Everything But the Kitchen Sink Slow-Cooker Casserole

Sometimes you just gotta do what you gotta do. This includes having a variety of veggies on hand, and a little bit of meat, and not wanting the veggies to go bad before you have the chance to use them. That was the case when I was blessed with my Winder Farms delivery the other day, and had so much in the fridge and in the delivery that I got creative. And guess what? It was good, too!

Ingredients
2 medium zucchini, sliced and halved
4 Roma tomatoes, cut into chunks
1/2 red onion, peeled and sliced 
 1 red and 1 green pepper, roughly chopped
3 tomatillos (peeled and cut into small pieces) - optional
1/2 -3/4 c pearl barley
2 breasts boneless  chicken, cut into cubes
2 c boiling water mixed with 2 chicken bouillion cubes (enough to almost cover veggies)
2 tbsp red pepper flakes
1 tbsp celery flakes
1/4 c chopped fresh parsley (or 1 tbsp dried parsley)
1 tsp each salt and pepper
1/4 c light golden sugar
1 tbsp apple cider vinegar

Preparation
Spray slow cooker with 'Pam' cooking spray. Set on high.
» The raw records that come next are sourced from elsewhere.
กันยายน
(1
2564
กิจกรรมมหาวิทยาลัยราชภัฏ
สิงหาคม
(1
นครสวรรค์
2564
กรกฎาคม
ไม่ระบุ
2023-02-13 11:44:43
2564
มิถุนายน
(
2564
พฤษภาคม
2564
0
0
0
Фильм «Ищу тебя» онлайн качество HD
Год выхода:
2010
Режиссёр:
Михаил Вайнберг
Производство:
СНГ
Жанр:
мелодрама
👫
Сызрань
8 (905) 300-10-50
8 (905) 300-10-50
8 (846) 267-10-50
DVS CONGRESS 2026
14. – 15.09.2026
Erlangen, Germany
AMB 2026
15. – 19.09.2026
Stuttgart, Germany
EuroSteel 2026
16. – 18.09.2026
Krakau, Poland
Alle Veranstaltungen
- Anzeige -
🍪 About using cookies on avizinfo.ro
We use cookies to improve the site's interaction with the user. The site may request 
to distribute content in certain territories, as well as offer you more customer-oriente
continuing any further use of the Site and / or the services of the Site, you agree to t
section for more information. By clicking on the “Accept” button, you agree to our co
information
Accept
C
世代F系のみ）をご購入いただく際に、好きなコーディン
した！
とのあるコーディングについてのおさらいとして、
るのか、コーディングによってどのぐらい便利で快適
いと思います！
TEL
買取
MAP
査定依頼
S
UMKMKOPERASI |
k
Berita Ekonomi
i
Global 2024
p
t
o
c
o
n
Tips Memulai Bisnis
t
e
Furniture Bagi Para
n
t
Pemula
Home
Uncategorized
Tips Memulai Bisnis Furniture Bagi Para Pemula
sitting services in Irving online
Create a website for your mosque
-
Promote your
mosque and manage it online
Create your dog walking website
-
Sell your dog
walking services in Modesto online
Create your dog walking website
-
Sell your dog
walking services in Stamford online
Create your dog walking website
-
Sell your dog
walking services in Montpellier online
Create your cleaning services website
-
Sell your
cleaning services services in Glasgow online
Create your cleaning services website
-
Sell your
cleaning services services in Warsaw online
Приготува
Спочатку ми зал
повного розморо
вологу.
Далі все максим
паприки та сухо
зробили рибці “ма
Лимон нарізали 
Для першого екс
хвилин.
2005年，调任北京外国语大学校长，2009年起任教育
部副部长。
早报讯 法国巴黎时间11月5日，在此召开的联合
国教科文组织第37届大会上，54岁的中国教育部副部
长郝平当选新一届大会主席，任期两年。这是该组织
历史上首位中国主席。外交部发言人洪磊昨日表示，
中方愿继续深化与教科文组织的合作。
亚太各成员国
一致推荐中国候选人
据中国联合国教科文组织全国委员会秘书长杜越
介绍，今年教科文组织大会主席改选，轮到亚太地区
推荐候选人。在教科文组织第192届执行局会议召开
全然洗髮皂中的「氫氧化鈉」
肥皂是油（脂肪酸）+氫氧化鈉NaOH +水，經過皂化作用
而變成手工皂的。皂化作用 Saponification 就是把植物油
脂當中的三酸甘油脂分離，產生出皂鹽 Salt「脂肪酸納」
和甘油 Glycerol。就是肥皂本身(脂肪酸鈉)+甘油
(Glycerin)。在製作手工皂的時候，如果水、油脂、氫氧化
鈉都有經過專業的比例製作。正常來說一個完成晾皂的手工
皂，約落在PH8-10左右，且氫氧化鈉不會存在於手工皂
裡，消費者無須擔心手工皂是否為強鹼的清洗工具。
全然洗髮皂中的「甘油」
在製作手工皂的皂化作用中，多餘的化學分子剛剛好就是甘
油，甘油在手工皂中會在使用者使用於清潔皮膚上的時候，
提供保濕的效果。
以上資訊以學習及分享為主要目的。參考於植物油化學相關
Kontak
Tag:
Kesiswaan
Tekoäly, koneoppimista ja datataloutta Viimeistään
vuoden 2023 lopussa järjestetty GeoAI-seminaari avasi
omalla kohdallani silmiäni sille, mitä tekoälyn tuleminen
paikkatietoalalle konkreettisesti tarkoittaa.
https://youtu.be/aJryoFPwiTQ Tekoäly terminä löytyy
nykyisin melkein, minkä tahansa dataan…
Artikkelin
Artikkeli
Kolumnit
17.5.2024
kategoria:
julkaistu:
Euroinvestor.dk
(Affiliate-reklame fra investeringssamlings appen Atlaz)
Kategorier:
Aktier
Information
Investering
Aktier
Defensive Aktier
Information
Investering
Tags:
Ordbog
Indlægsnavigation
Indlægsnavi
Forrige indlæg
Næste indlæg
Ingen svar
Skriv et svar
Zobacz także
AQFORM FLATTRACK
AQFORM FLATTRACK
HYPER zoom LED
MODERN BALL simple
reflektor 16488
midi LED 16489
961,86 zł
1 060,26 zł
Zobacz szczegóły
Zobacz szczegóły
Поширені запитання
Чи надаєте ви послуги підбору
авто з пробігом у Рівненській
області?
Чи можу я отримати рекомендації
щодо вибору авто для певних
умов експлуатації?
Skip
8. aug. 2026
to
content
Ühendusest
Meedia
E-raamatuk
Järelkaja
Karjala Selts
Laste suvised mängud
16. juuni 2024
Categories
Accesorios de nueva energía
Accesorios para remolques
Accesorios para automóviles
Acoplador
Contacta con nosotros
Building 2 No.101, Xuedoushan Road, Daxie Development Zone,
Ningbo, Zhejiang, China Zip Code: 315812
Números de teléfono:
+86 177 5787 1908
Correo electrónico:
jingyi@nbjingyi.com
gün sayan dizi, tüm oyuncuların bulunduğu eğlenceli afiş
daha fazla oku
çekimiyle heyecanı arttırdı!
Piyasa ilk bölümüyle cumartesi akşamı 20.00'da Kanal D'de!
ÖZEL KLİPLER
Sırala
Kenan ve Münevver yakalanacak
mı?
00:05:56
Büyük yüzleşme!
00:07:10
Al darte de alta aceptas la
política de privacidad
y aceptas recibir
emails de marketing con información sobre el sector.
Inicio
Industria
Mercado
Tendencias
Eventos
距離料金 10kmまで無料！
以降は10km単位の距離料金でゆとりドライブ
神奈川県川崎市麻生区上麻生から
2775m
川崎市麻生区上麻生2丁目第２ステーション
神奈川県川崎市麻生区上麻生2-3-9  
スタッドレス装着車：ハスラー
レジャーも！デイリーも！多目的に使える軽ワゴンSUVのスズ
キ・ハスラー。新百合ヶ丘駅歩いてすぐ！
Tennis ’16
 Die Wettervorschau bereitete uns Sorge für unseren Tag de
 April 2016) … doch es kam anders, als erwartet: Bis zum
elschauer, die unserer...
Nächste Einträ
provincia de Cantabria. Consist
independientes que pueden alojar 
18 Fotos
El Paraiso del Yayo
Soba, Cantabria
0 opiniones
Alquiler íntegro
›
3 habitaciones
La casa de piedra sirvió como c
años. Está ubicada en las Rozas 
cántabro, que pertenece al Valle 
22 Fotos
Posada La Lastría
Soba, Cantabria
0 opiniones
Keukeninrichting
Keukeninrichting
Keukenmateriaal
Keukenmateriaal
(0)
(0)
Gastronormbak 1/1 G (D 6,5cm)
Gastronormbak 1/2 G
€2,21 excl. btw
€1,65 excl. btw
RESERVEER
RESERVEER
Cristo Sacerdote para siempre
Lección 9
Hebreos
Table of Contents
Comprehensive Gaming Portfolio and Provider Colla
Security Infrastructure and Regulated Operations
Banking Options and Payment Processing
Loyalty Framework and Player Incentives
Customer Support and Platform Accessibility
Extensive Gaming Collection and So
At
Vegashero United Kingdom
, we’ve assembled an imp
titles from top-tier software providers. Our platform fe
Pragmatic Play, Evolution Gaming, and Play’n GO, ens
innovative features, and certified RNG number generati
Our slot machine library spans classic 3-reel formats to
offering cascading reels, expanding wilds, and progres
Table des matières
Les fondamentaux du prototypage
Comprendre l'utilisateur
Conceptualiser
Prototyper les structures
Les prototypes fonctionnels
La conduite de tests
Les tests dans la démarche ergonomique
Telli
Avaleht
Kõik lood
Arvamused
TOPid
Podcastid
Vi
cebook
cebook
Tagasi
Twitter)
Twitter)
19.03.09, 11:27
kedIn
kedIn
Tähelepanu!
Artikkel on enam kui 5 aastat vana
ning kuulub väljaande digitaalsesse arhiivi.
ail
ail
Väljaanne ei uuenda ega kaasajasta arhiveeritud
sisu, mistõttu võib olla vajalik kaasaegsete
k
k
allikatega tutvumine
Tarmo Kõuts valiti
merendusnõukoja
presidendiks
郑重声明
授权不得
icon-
Place all ingredients in slow cooker, making sure the liquid covers the vegetables and meat. Cook on 'high' for approximately 4 hours, until everything is cooking and vegetables are softening. Cook an additional 2 hours on 'low' or 'medium', until fully cooked. Keep on 'warm' until ready to serve. May be served with rice, pasta or potatoes. The amount of pearl barley you use will determine the thickness or density of the casserole.